Hutch had his Starsky. Murtagh had his Riggs. Bush had his Cheney. Obama needs a bad cop.
His choice of
Rahm Emanuel for Chief of Staff has been a somewhat controversial first step for the incoming administration.
Republicans have pounced
on Emanuel's reputation as a fierce partisan, decrying the hollowness
of Obama's appeal to new politics and bipartisanship. Some
progressives, for their part, decry Emanuel's ties to Blue Dogs and recruitment of centrists candidates in
conservative districts, a decision which has simultaneously expanded
the Democratic caucus and shifted it rightward.
Neither
criticism really says what it means to say. Emanuel is, indeed, a
fierce partisan, but he also spent years in a chastened Clinton White
House working with a newly-ascendant Republican Congress, confident and
combative, to move legislation forward. Emanuel has groomed
middle-of-the-road Democrats and provided them with the inroads to
influence that will ease their re-election, but his own politics are
further to the left than most of them. He's no Blue Dog.

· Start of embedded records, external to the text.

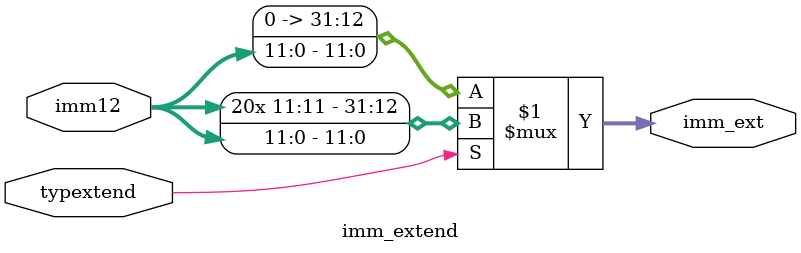
<source format=v>
`timescale 1ns/1ps
module imm_extend (
    input  [11:0] imm12,
    input         typextend,
    output [31:0] imm_ext
);
    assign imm_ext = (typextend) ? {{20{imm12[11]}}, imm12} : {20'b0, imm12};
endmodule
</source>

What both criticisms really reveal is Emanuel's pragmatic political realism and his determination to win.
Politics
ain't beanbag. All those hard-nosed Democrats who feared a teddy bear
administration would try to cuddle its partisan enemies and find itself
brutally de-fluffed have less reason to worry. Bipartisanship really isn't
about airy rhetoric and putting aside the politics of yesterday. The
rhetoric has its place in appealing to the masses -- in tandem with
Obama's huge grassroots organization, still in place -- to apply
pressure from the bottom. But the real work of bipartisanship occurs
around conference tables in meeting rooms with stale donuts and cold
coffee in paper cups. The real work of bipartisanship is a sometimes
ugly game of horse-trading and political pressure and trickery. The
real work of bipartisanship needs a guy who knows the corridors of power, knows everybody's secrets. Bipartisanship demands a bad cop, not a good cop.
Sausages
and legislation, indeed.
So this appointment doesn't necessarily
entail a shift to the center. Then again, maybe it does. That remains to be seen.
What it certainly shows is a determination to pass legislation as quickly and
competently as possible. Previous Democratic administrations spent the
first half of their first term flailing, and Obama's team will
inevitably make its share of missteps, too. But if they want to
minimize mistakes and and maximize legislative effectiveness, Rahm
Emanuel is their guy. Whatever his own colorful personality, he still
fits into the larger narrative of a no drama Obama.
Speaking of missteps: Some have suggested that announcing Rahm Emanuel as Chief of Staff
before anybody else and within 48 hours of winning the Presidency was a
mistake. Whatever Emanuel's merits his controversial selection is a
wobbly first step that might bind Obama's hands from tapping
equally-controversial Larry Summers for Treasury. As Noam Scheiber
puts it:
It's
not just that, if Obama picked Summers, he'd suddenly have two people
in very senior positions who don't quite fit his "no drama" mantra.
It's that he'd have two people who don't quite fit the "no drama" mold
as two of his first appointments.
Worse, he'd have two people whose mere announcements (to say nothing of
they're actual tenures) stirred up more than a little drama--Rahm
because of his public anguishing and Summers because of the lefty
mau-mauing he's already inspiring. . . . [Y]ou only want so many bad,
appointment-related, news cycles out of the gate.
I
think that's wrong. If any President gets a honeymoon in his first
hundred days -- and for Obama it might be his first two hundred -- the
intensity of press adulation in the first 48 hours is even more
staggering. Obama has a huge free pass from the press right now which
makes it
exactly the time to make controversial choices.
Scheiber is right that there's a critical mass of divisive appointments beyond which a negative narrative will stick. But I think it
would take more than Emanuel and Summers.
The reaction on the
left to Obama's choice of Emanuel -- and mere
consideration of Summers --
reminds me of the concern trolling in the week or two in June after
Obama sealed the nomination. Many in the progressive blogosphere
thought their nominee was betraying the cause of liberalism by
abandoning campaign finance reform and not taking a strong stand against FISA. Some were
convinced it would bring about Obama's downfall at the polls in
November.
Right.
So don't listen to anybody who tries to tell you that the
very act of selecting Rahm Emanuel -- or, should he so decide, Larry
Summers -- is going to hobble Obama's administration. Hell, Obama doesn't
even
have an administration yet. Seriously, guys: chill.